Ad introdurci nella poetica del sublime ecco tutta una serie di dipinti, prevalentemente acquerelli, dei pittori-viaggiatori inglesi: Cozens, il grande Turner, Wright of Derby, Towne (tutto da scoprire). Sono in tutto spettacoli della natura, ma profondamente interiorizzati, che suscitano come è stato detto una "vertigine dell’infinito" e ci pongono a contatto col mistero dell’Universo. "Secondo la filosofia romantica della natura - ci ricordano le curatrici - l’uomo può conoscere il divino nella natura visibile a patto però che il divino già abiti il suo mondo interiore". E ciò trova conferma sia nelle opere di Caspar David Friedrich, del quale sono esposte non le immagini divenute icona di questo maestro del romanticismo ma alcune visioni di sperdimento (qui davvero siamo prossimi al tenore emotivo dell’Infinito leopardiano) nell’intatto scenario di monti, nuvole, nebbie; sia nella sala dedicata a John Ruskin, di grande interesse non solo perché ci fa conoscere un raffinatissimo pittore di vette ma perché in lui convivono in modo esemplare la sensibilità romantica e lo spirito scientifico, senza che l’una sia d’intralcio all’altro: una dedizione all’immagine del creato che fa pensare a una forma laica di contemplazione.

Nel corso dell’800 si afferma il positivismo e il suo corrispettivo in arte lo troviamo nel diffondersi della rappresentazione realistica (Flandrin, Ciardi e vari altri) e poi della pittura di genere di montagna, della quale ultima ci si limita qui a proporre, a mo’ di esempio, un’opera di Charles Giron.

Tutte le scienze analitiche, annota Annie-Paule Quinsac, avevano acuito nei pittori lo sguardo sul mondo visibile, "ma lo avevano anche banalizzato". Ed è da lì che partirà il tentativo dei simbolisti di "ridare alla montagna un carattere sacro", carattere che, come si è visto, non aveva cessato di esistere finché agiva la poetica del sublime.

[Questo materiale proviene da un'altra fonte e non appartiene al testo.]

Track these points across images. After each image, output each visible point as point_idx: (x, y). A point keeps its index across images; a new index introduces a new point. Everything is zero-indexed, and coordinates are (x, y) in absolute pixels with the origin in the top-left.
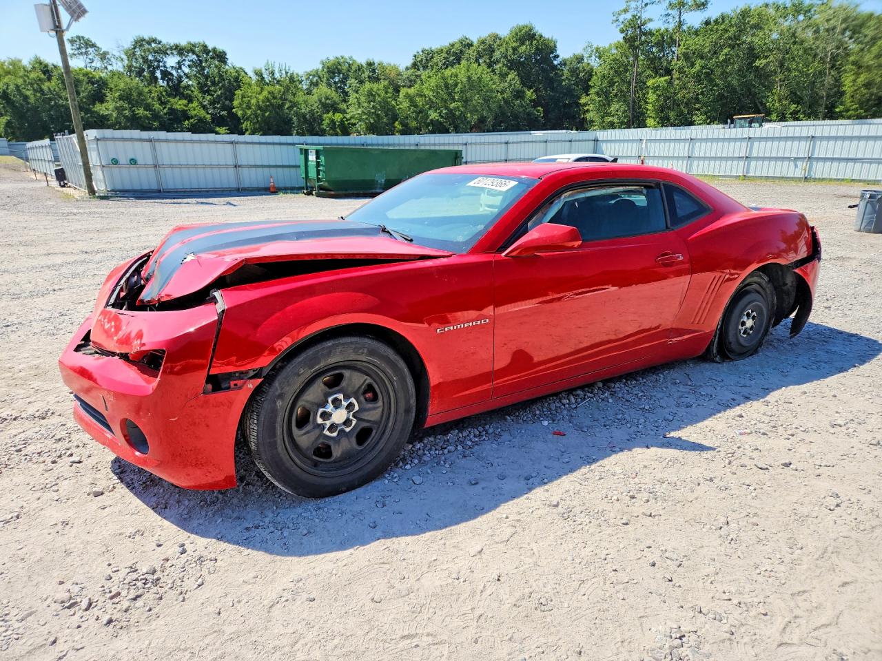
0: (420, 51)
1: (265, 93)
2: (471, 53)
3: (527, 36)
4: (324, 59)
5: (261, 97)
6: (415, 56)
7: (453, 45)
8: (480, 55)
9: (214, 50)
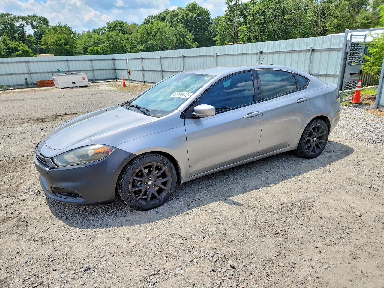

I simbolisti sono una reazione alla banalizzazione dell’approccio puramente descrittivo, tecnico, ed anche alle prime palesi iniziative predatorie alla montagna. E’ in quest’ambito che troviamo alcune belle opere dei divisionisti italiani, Segantini, Morbelli, Longoni e altri, che sono nel loro insieme un inno alla luce, all’aria, allo spazio, per arrivare al Cézanne dell’Hermitage di San Pietroburgo, affiancato da preziosi acquerelli, e alle sintesi sempre più smaterializzate e mentali di Nolde, Moser, Hodler, su fino all’espressionismo di Munch. Kandinsky è ormai, sostanzialmente se non cronologicamente, alla soglia del contemporaneo.

Ormai ci siamo resi conto che la mostra, attraverso l’indagine su un unico grande tema, la montagna, e su un rapporto scelto come privilegiato, quello tra scienza e arte, ci dipana una storia della visione e una linea di evoluzione del pensiero artistico occidentale nel suo insieme.

Nell’ultima sezione, l’arte dal secondo dopoguerra fino ad oggi, si esprime il senso diffuso di una disintegrazione, quando non il timore di una perdita irreversibile di contatto con la natura. Ma anche qui, soprattutto tra i più giovani, vediamo emergere una dialettica che avevamo già visto in azione in passato senza questa disillusione, un oscillare tra lo sguardo freddo, tecnologico sulla montagna e sulla perdita della sua verginità e il bisogno di trarne ancora alimento contro la banalità.